→ **Task to complete**
Update the data below by replacing every "collection date" with "date collected" and changing nothing else. Omit the pictures from your output.
**** Rows
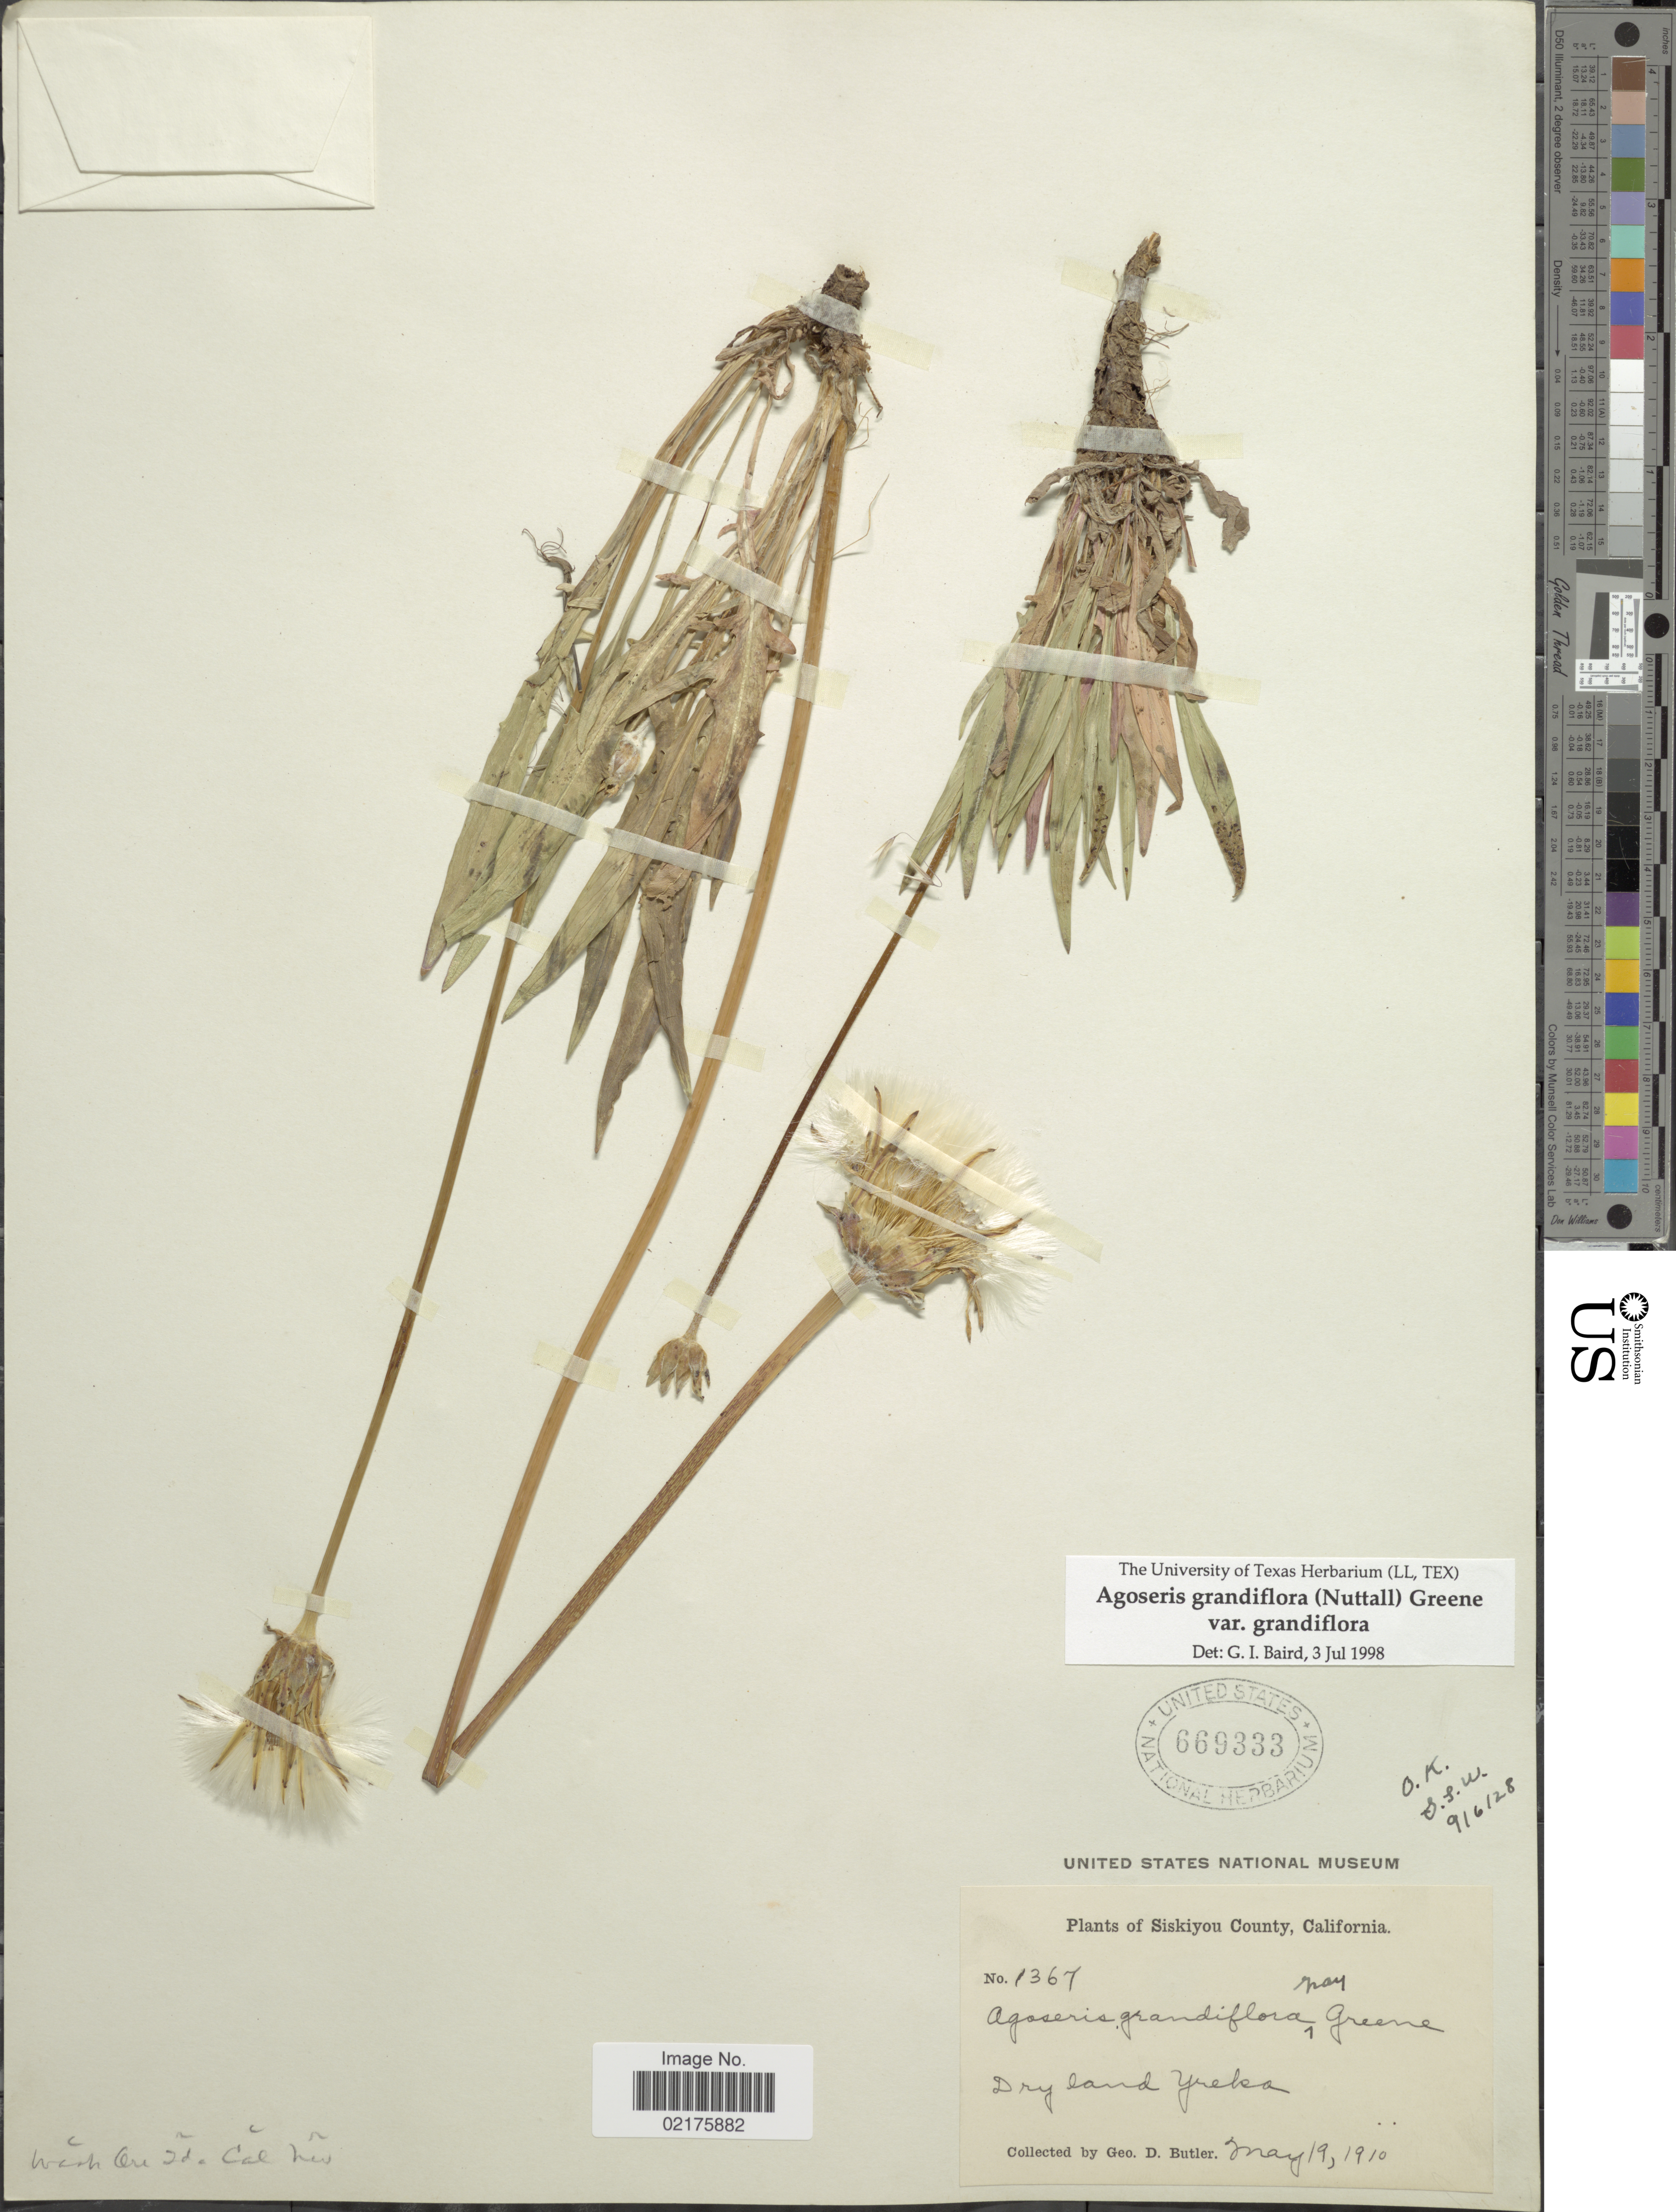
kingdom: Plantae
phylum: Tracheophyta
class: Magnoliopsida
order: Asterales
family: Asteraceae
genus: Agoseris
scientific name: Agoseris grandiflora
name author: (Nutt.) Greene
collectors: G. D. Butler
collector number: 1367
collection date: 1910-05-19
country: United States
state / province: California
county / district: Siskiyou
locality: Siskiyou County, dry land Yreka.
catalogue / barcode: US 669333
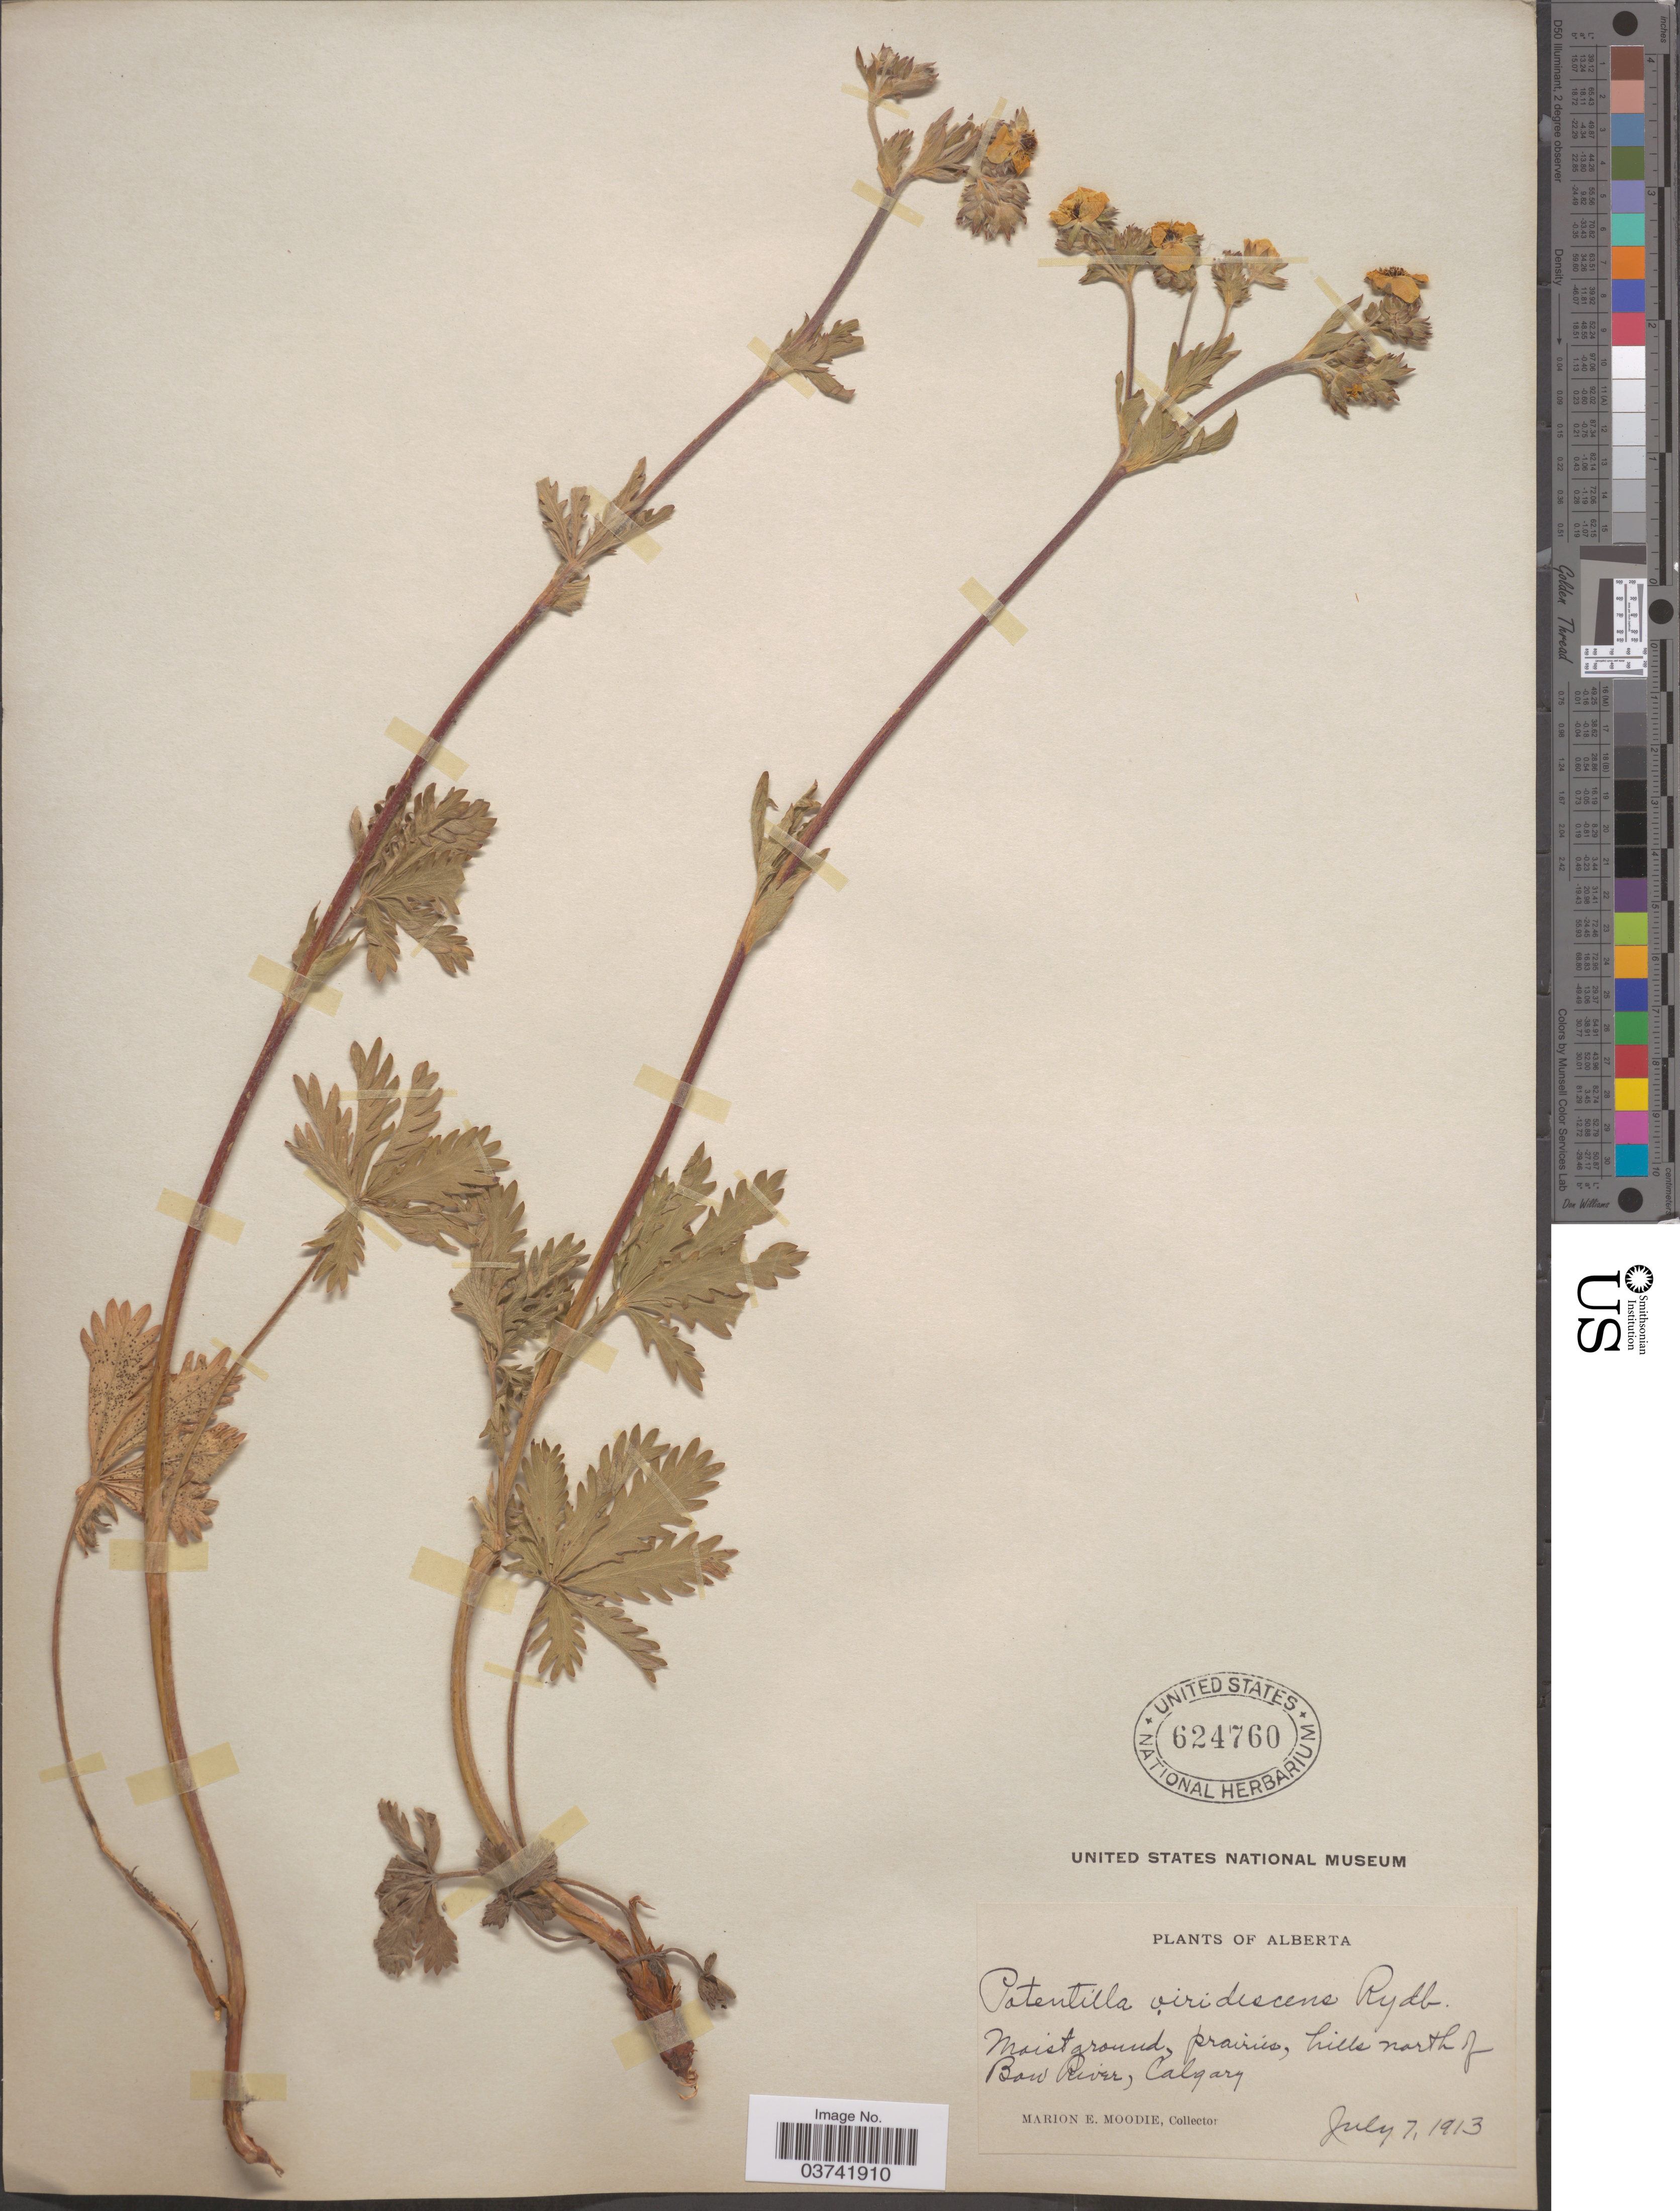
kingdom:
********
→ **Exercise result**
kingdom: Plantae
phylum: Tracheophyta
class: Magnoliopsida
order: Asterales
family: Asteraceae
genus: Agoseris
scientific name: Agoseris grandiflora
name author: (Nutt.) Greene
collectors: G. D. Butler
collector number: 1367
date collected: 1910-05-19
country: United States
state / province: California
county / district: Siskiyou
locality: Siskiyou County, dry land Yreka.
catalogue / barcode: US 669333
kingdom:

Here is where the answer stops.